Improve sleeper cab comfort
Most long-distance truck drivers have a sleep cab. This area inside your truck cab needs to be as comfortable as possible so you can sleep better whenever and wherever—improve your sleeper cab to maximize your periods of rest. Think of this space as your bedroom when you’re on the road. It should have all the comforts of home, even though it’s only feet away from where you do your job. A comfortable sleeper cab helps you fall asleep faster and easier so you wake up rested and ready to face the next leg of your journey. Here are some suggestions:
- Get the right mattress for your body type and use a mattress topper to make it more comfortable.
- Use pillows that are both comfortable and supportive. It’s no good starting your day with a stiff neck.

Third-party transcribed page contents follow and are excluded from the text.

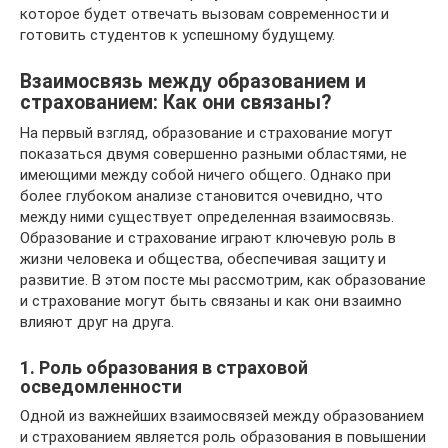
которое будет отвечать вызовам современности и
готовить студентов к успешному будущему.
Взаимосвязь между образованием и
страхованием: Как они связаны?
На первый взгляд, образование и страхование могут
показаться двумя совершенно разными областями, не
имеющими между собой ничего общего. Однако при
более глубоком анализе становится очевидно, что
между ними существует определенная взаимосвязь.
Образование и страхование играют ключевую роль в
жизни человека и общества, обеспечивая защиту и
развитие. В этом посте мы рассмотрим, как образование
и страхование могут быть связаны и как они взаимно
влияют друг на друга.
1. Роль образования в страховой
осведомленности
Одной из важнейших взаимосвязей между образованием
и страхованием является роль образования в повышении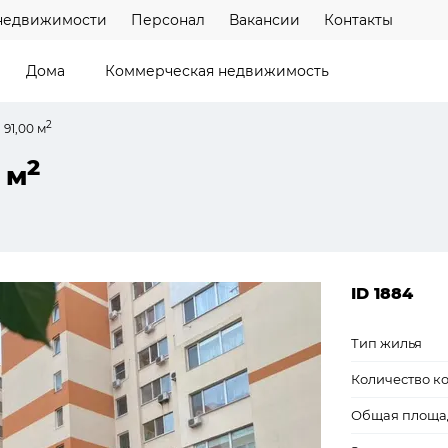
недвижимости
Персонал
Вакансии
Контакты
Дома
Коммерческая недвижимость
2
 91,00 м
2
 м
ID 1884
Тип жилья
Количество к
Общая площа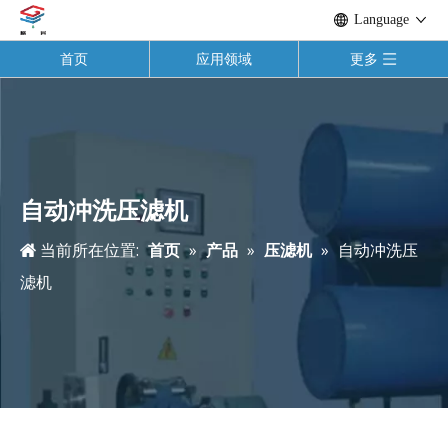
Language
首页
应用领域
更多
自动冲洗压滤机
当前所在位置:
首页
»
产品
»
压滤机
»
自动冲洗压
滤机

- To help you fall asleep easier, make sure the inside of your rig is set to a cooler temperature.
Block out light
Most people sleep better in the dark than in lit areas. As a truck driver, chances are you don’t have what would be considered a normal sleep schedule. For you, parking and getting sleep on the road can take place at night or right in the middle of a bright sunny day. Be prepared to sleep any time of the day by keeping window covers on hand in your rig. Use pulldown sunshades, hang curtains or sheets, wear an eye mask—just do what you can to make the interior of your cab as dark as possible. Don’t forget to cover onboard electronic devices.
Reduce outside noise
In addition to light, outside noises can disturb a truck driver’s sleep. Earplugs are a must-have for all long-haul truckers—they are a great way to reduce sleep-ruining noise. Check out these tips to avoid common noise and vibrations that can keep you up:
- Prepare your sleeper cab ahead of time.
- Choose an ideal sleep environment before parking and sleeping. If you can, park far away from other parked semi trucks.
- Park as far away as you can from the freeway or any busy road to avoid noise and vibrations.